L'Association médicale pour la prise en charge des maladies éliminables (APCME), dont vous avez coordonné l'action jusqu'en 2016, a réalisé un "cadastre des risques éliminables". Dans quel but ?
Marc Andéol : C'est pour l'égalité des droits entre les citoyens que la Révolution française a dressé le cadastre de la propriété foncière. C'est pour l'égalité face aux risques environnementaux que nous avons réalisé le cadastre des lieux qui produisent des cancéreux, des bronchiteux, des sourds, des asbestosés, etc. Pour la moindre intervention chirurgicale, on vous demande aujourd'hui votre consentement éclairé. Mais si vous travaillez sur le plancher d'une cokerie, personne ne vous dit que chaque année, en moyenne, deux nouveaux cas de cancer professionnel sont reconnus en lien avec cette activité. Tout le monde devrait avoir le droit d'accéder à ces données.
Comment ce cadastre a-t-il été constitué ?
M. A. : En travaillant beaucoup ! Nous avons mis en place, à petite échelle, une organisation informatisée permettant d'intégrer toute la démarche, qui a pour origine le soupçon du généraliste et pour aboutissement la connaissance du risque réel aux postes de travail. Nous avons montré en actes qu'il était possible de relier le savoir, valable partout, des sciences du travail aux connaissances locales des situations de travail restituées par les patients.
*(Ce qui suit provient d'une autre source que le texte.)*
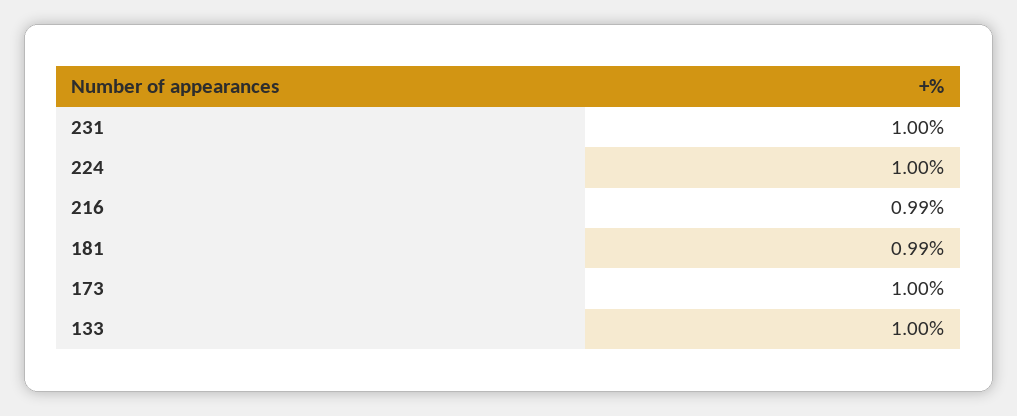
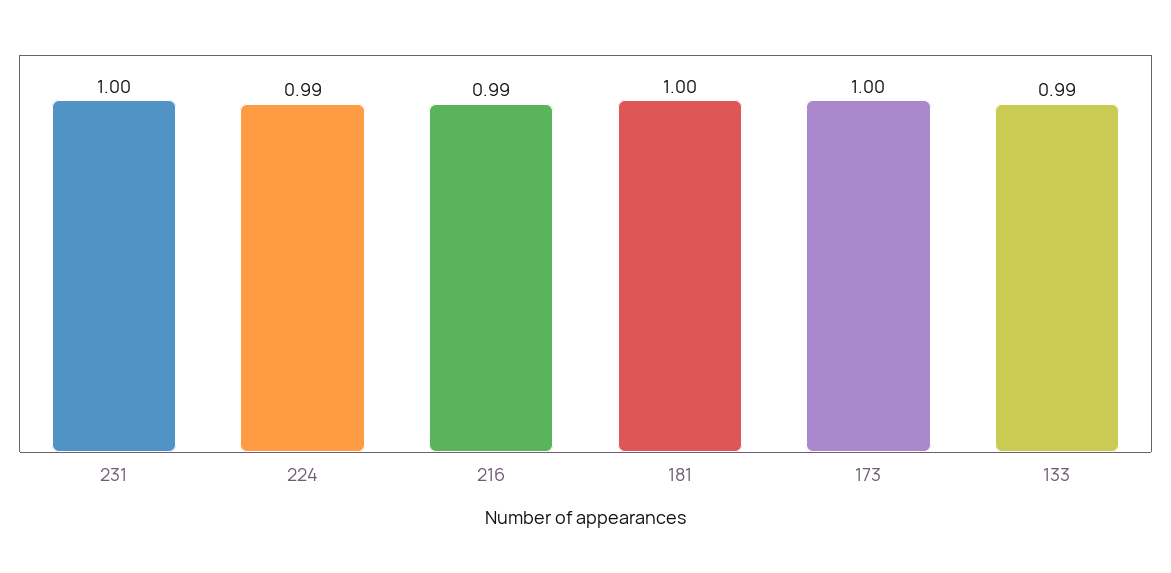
224: 1 -> 0.99
181: 0.99 -> 1
133: 1 -> 0.99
Nous en avons retiré des savoirs plus opérationnels, utiles à l'action. Pour cela, nous avons utilisé des outils et savoir-faire particuliers, ceux que nous a transmis Ivar Oddone
: cartes brutes de risque, grille des quatre groupes de facteurs, grille des cinq critères d'imputabilité de la maladie au facteur environnemental, etc.
Qu'est-ce que ce dispositif a permis ?
M. A. : Il a démontré qu'il peut y avoir une solution positive. En vingt ans, plus de 3 500 enquêtes nous ont appris à voir le bassin de vie avec les yeux de tous. Ce qui a révélé un millier de situations nocives, permis la reconnaissance de 1 600 maladies professionnelles, provoqué un rapport interactif avec des inspecteurs du travail, des délégués de CHSCT, des spécialistes de médecine du travail, des ingénieurs, et permis d'assainir plusieurs dizaines de situations.
Les acteurs institutionnels ont-ils réagi ?
M. A. : Cela dépend : oui pour l'Inspection du travail, non pour la Carsat [caisse d'assurance retraite et de la santé au travail]. Celle-ci affirme que "le taux annuel de cotisation AT-MP est fixé en fonction du risque que présente l'activité de chacune des entreprises cotisantes". Mais c'est faux : en 2015, le taux pour une installation qui a déjà causé plus de 40 cancers, et qui n'a pas réduit les expositions, n'était que de 2,37 %. Un écart de 0,87 % avec le taux estimé par notre association !
L'outil a-t-il permis de réduire les risques ?
M. A. : Cela dépend encore. Là où les données ont été utilisées, oui ; là où elles ne l'ont pas été, non. Le paradoxe, c'est peut-être que l'intervention la plus complète a été réalisée dans une usine où toutes les conditions défavorables étaient réunies : la maladie déclarée n'était pas inscrite aux tableaux ; rien n'attestait la présence des substances en cause ; la solution était coûteuse dans un contexte de menace de fermeture de l'établissement. Mais il y avait des syndicalistes qui avaient compris la nécessité de rendre "visible" le travail réel, de se rapprocher des médecins, de l'inspecteur du travail, des ingénieurs, etc. Et qui étaient capables de se battre pour ça.